DIRECTIONS FOR THIS TASK:
Start at the line with "3,819 | 6,613 |" in the records below, stop at the line with "N/A | 58 | N/A |", and return every line in that span exactly, the two end lines included.

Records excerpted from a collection
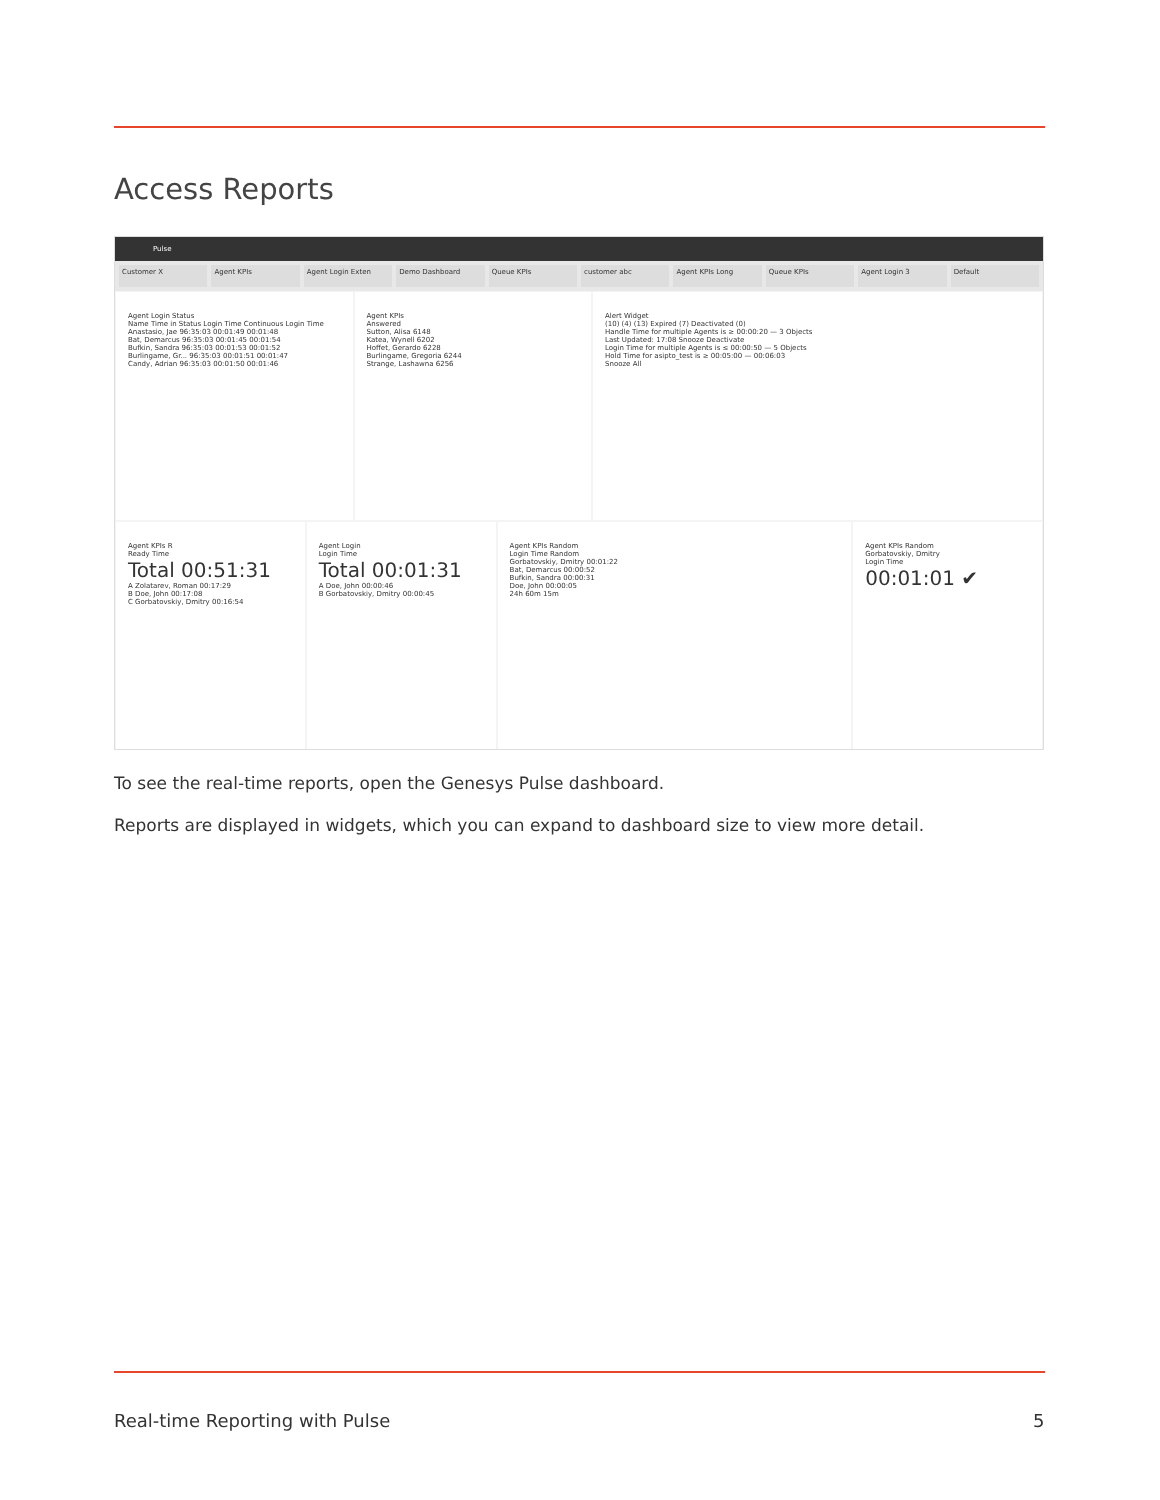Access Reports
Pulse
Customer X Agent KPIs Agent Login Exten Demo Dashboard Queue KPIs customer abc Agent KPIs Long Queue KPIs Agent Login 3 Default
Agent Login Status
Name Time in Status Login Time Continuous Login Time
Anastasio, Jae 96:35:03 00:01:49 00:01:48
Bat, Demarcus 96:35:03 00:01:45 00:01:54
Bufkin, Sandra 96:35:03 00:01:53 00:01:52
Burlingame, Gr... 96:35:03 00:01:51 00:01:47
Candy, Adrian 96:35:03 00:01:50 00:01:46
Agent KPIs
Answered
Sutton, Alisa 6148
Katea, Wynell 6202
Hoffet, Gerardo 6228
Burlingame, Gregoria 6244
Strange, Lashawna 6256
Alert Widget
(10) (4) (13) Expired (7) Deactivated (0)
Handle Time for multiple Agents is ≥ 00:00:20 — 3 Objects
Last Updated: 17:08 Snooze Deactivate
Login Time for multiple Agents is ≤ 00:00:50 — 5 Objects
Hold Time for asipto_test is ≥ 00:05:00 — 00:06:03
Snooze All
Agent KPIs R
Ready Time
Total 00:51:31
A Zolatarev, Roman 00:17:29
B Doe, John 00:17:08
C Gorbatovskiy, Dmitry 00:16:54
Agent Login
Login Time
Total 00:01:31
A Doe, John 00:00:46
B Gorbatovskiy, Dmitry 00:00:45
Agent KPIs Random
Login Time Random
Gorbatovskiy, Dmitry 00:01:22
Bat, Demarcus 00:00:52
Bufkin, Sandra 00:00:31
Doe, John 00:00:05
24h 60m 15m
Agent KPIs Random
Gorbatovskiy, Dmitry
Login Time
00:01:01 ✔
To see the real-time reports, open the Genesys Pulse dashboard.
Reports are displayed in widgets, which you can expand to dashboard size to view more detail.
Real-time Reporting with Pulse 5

---

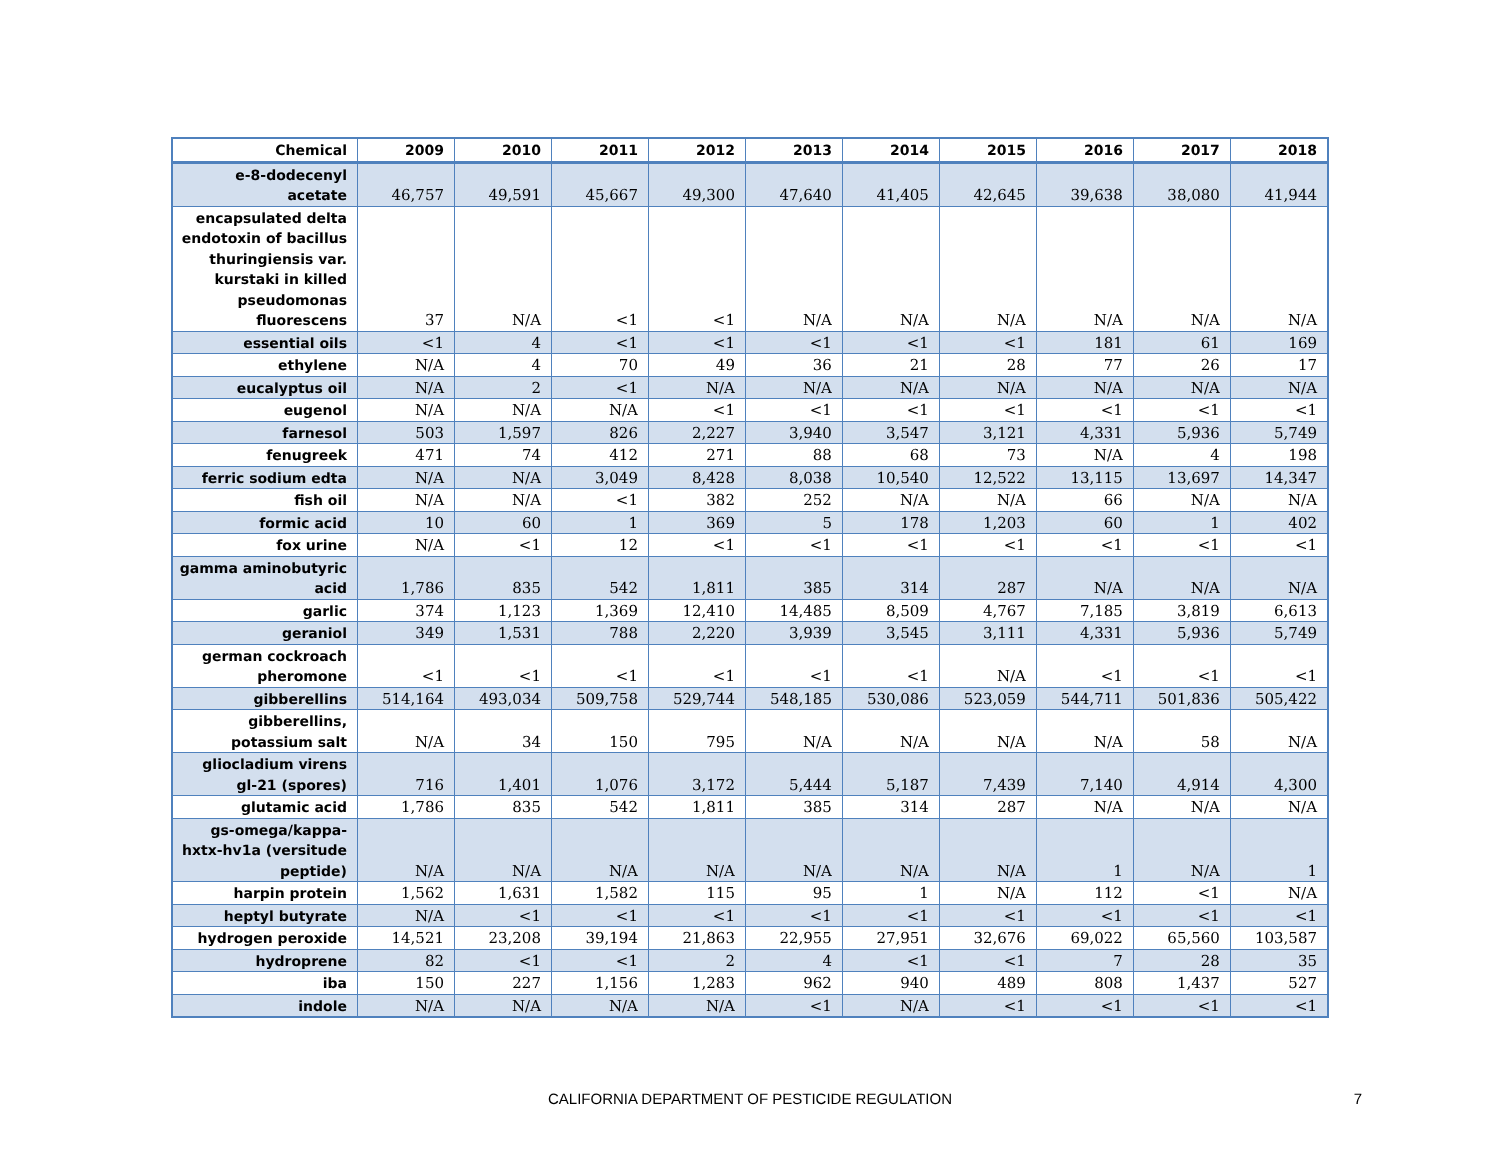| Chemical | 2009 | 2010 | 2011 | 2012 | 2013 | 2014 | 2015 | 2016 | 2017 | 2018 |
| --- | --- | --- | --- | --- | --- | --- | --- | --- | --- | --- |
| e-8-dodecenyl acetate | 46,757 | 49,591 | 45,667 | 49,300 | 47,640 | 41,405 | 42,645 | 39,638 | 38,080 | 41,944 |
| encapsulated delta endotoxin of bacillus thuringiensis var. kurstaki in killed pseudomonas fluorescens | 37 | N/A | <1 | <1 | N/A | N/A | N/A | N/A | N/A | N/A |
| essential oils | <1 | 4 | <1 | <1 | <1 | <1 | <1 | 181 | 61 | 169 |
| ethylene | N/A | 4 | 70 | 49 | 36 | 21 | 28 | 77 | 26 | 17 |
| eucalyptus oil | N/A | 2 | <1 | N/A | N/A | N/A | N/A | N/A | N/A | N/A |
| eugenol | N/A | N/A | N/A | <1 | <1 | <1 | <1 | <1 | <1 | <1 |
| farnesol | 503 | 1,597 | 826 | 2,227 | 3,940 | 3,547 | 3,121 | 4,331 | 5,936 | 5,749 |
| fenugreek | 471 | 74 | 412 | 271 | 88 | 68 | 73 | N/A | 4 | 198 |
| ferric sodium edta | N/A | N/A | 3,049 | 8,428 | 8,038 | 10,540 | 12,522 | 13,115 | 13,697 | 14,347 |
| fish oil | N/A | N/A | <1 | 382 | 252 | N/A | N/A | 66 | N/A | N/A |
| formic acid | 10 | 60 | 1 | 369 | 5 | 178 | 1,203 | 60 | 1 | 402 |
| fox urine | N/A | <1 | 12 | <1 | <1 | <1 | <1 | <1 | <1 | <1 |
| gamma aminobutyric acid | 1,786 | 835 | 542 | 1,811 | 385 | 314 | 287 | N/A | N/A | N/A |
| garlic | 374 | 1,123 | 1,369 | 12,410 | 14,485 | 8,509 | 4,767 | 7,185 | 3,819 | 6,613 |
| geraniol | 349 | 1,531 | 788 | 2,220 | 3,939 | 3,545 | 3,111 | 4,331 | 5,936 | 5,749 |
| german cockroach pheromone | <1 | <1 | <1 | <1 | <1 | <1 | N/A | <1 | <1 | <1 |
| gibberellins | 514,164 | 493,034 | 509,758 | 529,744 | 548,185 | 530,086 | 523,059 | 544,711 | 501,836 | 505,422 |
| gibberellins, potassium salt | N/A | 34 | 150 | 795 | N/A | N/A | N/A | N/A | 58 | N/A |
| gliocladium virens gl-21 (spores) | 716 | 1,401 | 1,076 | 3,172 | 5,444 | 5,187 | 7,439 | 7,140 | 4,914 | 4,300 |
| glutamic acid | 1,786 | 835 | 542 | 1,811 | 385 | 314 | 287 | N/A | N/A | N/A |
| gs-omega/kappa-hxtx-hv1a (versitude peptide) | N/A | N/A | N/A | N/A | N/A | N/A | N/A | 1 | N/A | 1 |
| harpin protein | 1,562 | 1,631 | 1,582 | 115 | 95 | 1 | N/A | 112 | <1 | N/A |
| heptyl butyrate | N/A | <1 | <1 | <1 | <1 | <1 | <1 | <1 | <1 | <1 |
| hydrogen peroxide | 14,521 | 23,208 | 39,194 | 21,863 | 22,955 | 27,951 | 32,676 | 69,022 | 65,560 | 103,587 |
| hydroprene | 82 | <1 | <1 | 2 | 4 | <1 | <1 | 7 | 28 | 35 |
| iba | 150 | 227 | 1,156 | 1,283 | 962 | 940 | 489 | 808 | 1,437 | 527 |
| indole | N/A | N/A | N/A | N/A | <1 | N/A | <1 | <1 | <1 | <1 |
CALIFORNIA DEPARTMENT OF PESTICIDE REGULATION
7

---

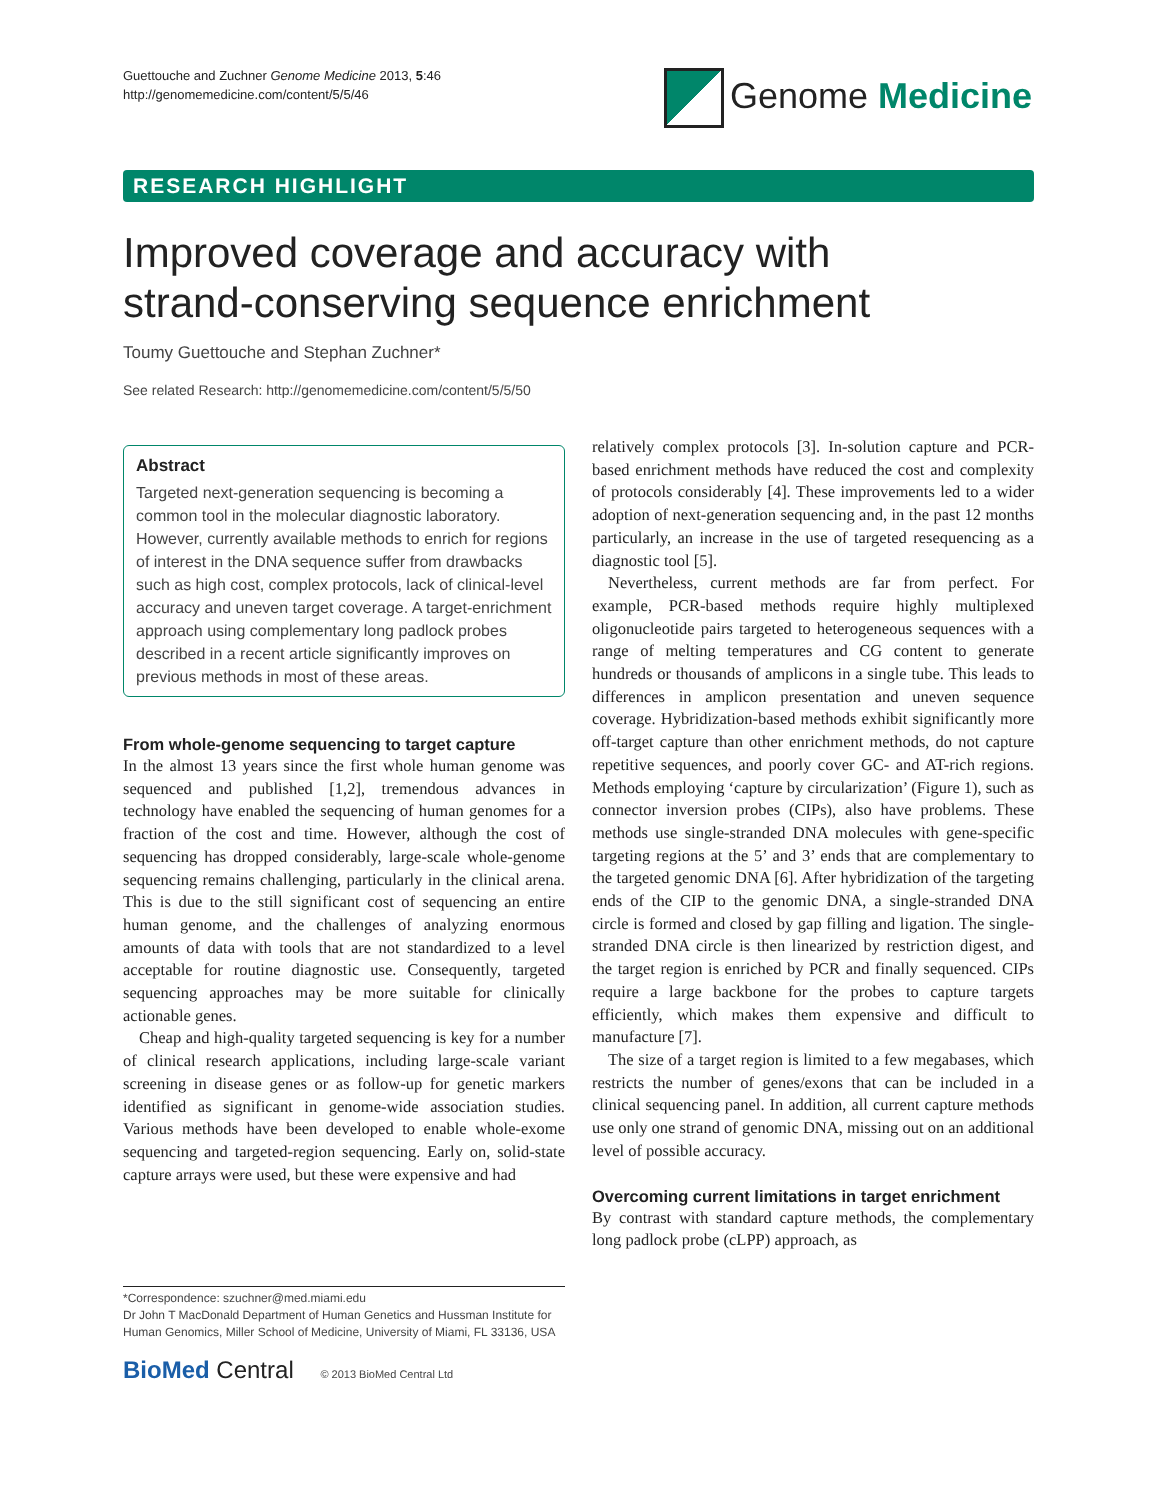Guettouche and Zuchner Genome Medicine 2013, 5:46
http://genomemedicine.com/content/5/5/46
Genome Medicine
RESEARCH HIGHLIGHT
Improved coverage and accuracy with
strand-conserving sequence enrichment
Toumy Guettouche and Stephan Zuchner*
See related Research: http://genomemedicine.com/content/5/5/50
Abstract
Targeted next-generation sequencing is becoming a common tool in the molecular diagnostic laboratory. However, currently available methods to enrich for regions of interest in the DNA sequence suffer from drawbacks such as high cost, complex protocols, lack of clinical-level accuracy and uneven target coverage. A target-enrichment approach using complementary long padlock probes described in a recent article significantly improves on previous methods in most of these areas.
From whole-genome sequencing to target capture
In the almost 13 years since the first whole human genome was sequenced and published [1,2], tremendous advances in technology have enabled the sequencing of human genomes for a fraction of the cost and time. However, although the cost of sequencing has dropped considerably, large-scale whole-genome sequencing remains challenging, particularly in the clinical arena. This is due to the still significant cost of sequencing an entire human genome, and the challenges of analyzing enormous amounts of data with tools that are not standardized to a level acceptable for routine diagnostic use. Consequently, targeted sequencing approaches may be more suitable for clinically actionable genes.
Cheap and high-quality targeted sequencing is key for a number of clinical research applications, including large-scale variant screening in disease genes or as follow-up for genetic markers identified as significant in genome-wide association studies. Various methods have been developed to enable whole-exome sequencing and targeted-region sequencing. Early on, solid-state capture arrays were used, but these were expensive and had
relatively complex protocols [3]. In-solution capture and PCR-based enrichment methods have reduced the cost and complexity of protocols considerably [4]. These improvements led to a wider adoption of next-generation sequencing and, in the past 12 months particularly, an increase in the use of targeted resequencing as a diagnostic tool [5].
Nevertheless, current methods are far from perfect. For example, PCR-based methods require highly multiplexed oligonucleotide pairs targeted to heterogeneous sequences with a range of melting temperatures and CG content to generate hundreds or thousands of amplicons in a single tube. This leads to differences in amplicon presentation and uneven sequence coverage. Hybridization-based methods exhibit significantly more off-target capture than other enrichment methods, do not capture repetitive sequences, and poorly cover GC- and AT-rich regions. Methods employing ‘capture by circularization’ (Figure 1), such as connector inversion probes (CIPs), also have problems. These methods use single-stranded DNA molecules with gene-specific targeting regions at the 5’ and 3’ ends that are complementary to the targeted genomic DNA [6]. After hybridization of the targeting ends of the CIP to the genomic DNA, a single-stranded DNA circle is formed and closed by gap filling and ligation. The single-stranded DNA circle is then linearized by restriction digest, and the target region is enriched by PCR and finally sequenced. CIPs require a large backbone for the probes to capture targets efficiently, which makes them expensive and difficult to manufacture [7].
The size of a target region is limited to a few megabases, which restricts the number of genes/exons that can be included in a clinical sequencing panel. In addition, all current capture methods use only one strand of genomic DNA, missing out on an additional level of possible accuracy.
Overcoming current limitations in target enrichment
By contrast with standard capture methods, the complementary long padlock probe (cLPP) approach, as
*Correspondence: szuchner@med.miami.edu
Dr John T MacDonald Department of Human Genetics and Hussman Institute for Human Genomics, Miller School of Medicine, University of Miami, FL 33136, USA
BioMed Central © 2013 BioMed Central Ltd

ANSWER TO THE EXERCISE:
| garlic | 374 | 1,123 | 1,369 | 12,410 | 14,485 | 8,509 | 4,767 | 7,185 | 3,819 | 6,613 |
| geraniol | 349 | 1,531 | 788 | 2,220 | 3,939 | 3,545 | 3,111 | 4,331 | 5,936 | 5,749 |
| german cockroach pheromone | <1 | <1 | <1 | <1 | <1 | <1 | N/A | <1 | <1 | <1 |
| gibberellins | 514,164 | 493,034 | 509,758 | 529,744 | 548,185 | 530,086 | 523,059 | 544,711 | 501,836 | 505,422 |
| gibberellins, potassium salt | N/A | 34 | 150 | 795 | N/A | N/A | N/A | N/A | 58 | N/A |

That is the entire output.